“Zamanın Kemalleri” / İbrahim UYSAL

“Zamanın Kemalleri” / İbrahim UYSAL

Osmanlı, üç kıta da koskoca imparatorluk sınırlarından bir avuç toprağa kadar devlet olarak gerilemiş, o topraklarda işgal altına.

Sarayda Sultan ve haremi mutlu ama Osmanlının komutanları, İstanbul'dan çıkmak için İngiliz Validen izin almaları gerekiyordu.

Yıllar 1919 ile başlıyor ve Samsun'da nefes alınıyordu.

Takvimler 1920'ler, Ankara'nın en sıkıntılı ve yokluk günleri. Para yok, asker sınırlı ve yurtseverler yurdun dört bir yanında kurtuluş için uykusuz geceler geçiriyor, işbirlikçiler ise Saraydan tutun da işgallerin olduğu yerlerde, işgalcilerin, iş ortakları.

Temmuz biter ve 1921'in Ağustos ve Eylül'ünde Sakarya'da bir umut doğar, bir ulus kendine gelmeye başlar.

Bir yıl sonranın Eylül 9'unda da İzmir'de derin bir nefes alınır.

Türkiye Cumhuriyeti ile bir Mustafa Kemal doğar.

Bu Anadolu toprakları, çok enteresan topraklardır. Asya ve Afrika insanın, medeniyetlerin ve birbirlerine mezopotamya ile bağlanırken, Avrupa karadan Anadolu ile bağlanmak zorunda idi.

Hint Okyanusu, Basra Körfezi ve Kızıldeniz ile kollarını açarak Anadolu’ya yol oluyordu.

Asya'nın steplerinden başlayan göçler, M.Ö 2000'lerde Kafkasları aşarak Anadolu'ya ulaşıyordu. Bu yolculuk Kızılırmak dolaylarında son buluyor ve Ankara'nın da içinde bulunduğu geniş bir alanda ilk devletlerini kuruyordu HİTİTLER.

Bugün Ankara'nın göbeğinde bulunan Sıhhıye Meydanında bulunan HİTİT ANITI ise, binlerce yıllık bir öyküyü ve Mustafa Kemal'i simgeler.

Bakanlıklar, TBMM, elçilikler derken soluğu Atatürk'ün Çankaya’sında alırsınız.

Zaman bazen çok acımasız olur. Aradan yüz yıl geçer ve bu toprakların ne acıları biter ne de derdi.

Herkesin gözü vardır, dahası herkesin de eli. Belki de en acısı bu olsa gerek.

Ankara, bazen kendisini yalnız ve kimsesiz hisseder,

Kendisine giydirilen giysiler dar gelse de, o sabır etmesini de, direnmesini iyi bilir, acıyı bal eyler.

= = = =

Görevleriniz>
a – Yukarıdaki Ankara yazısında “Takvimler 1920'ler” sözleriyle başlayan paragrafı, temel bilgilerini koruyarak madde listesi hâlinde yeniden yazınız.
b – Ankara yazısını, gösterilen son cümleden sonrasından itibaren sürdürünüz.

Sağlanan Bilgiler>
= = = =

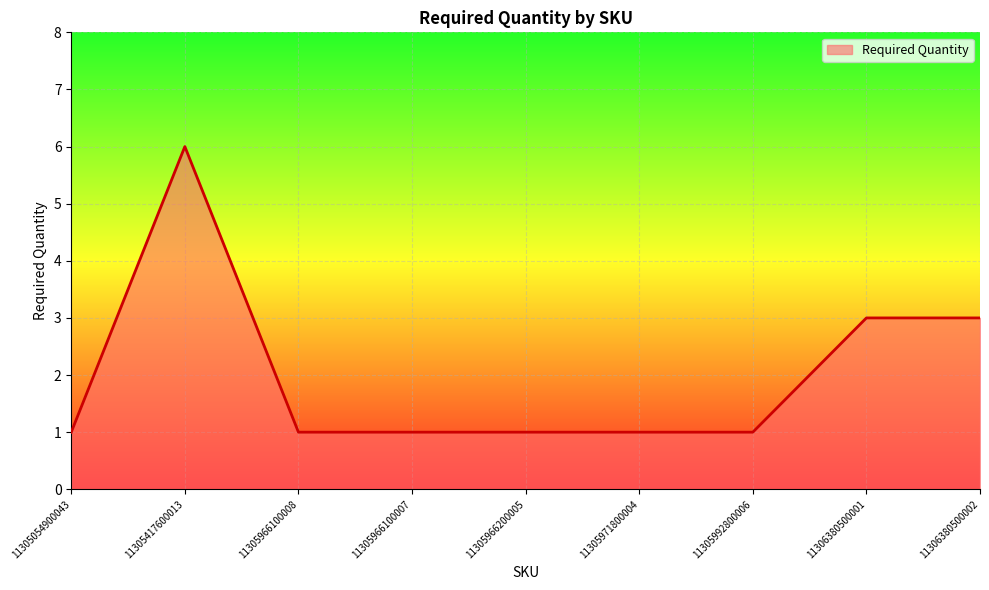

What is the difference between the second highest and second lowest values?

2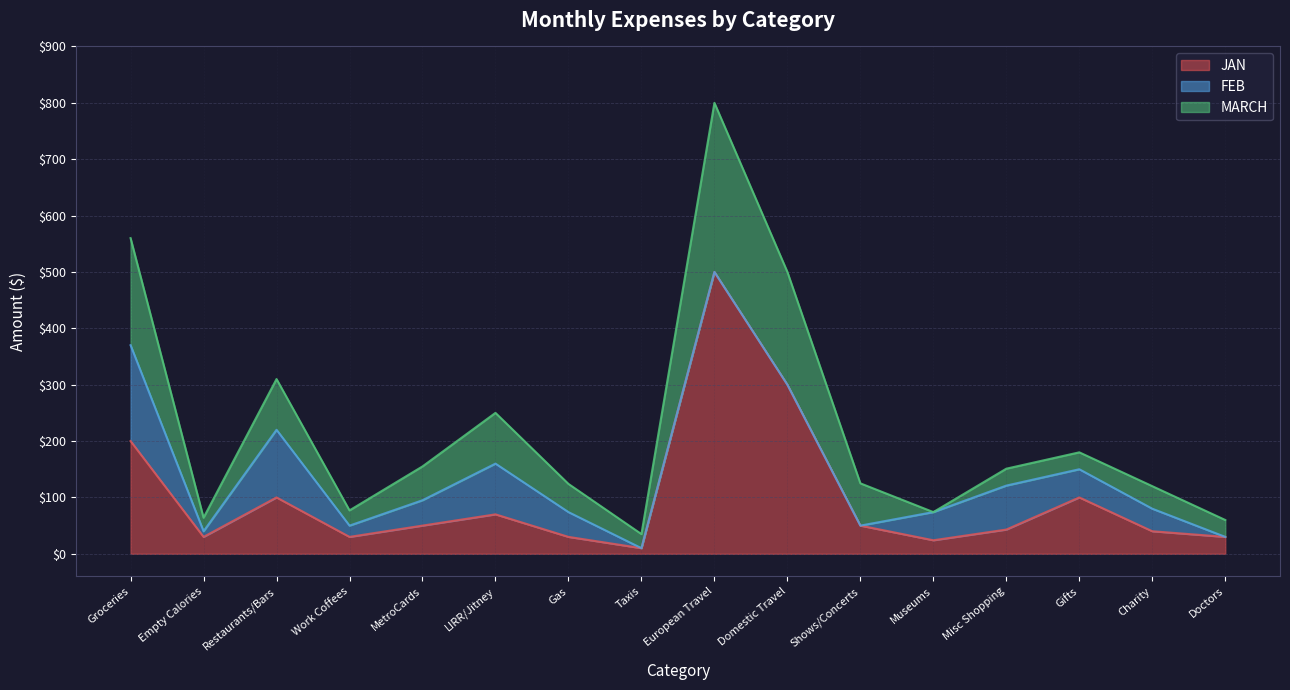

What is the total value across all series at MetroCards?

155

= = = =

Görev Yanıtları>
a –
- 1920'ler, Ankara'nın en sıkıntılı ve yokluk içindeki günleridir.
- Para yoktur ve asker sınırlıdır.
- Yurtseverler, kurtuluş için yurdun dört bir yanında uykusuz geceler geçirmektedir.
- Saraydan işgal altındaki yerlere kadar işbirlikçiler, işgalcilerin iş ortaklarıdır.

b –
Batı emperyalizminin bir kuyruk acısı vardır bu topraklarda.

Kendisi uzaklarda olsa da, gözü hep bu toprakların üstünde olur.

Bir 24 Ocak 1980 günü, batı emperyalizmi, globalizm maskesi altında yeniden bu topraklara tohumunu atar ve 2000'lere gelindiğinde ise, artık bahçesinin duvarlarını örer, içine hanını, hamamını yapar oturur.

Hep bir "yüz yıllıktır" söylemi olur Türkiye Cumhuriyeti için.

Bir ülkenin yurttaşları soluk aldıkları toprakların üstünde ki devletleri için nasıl "100 yıllıktır" söylemine ses çıkarmaz, hiçbir şey yokmuş gibi davranır, sizi bilemem ama ben anlamış değilim.

Sosyal, ekonomik ve siyasi kriz mırıldanmaları ile 2022'den 2023'e yol alırken, bir de 6 Şubat’ta Anadolu’nun batısında yer yerinden oynadı.
Onbinlerce insan değil, YURTTAŞ yaşamını kaybetti.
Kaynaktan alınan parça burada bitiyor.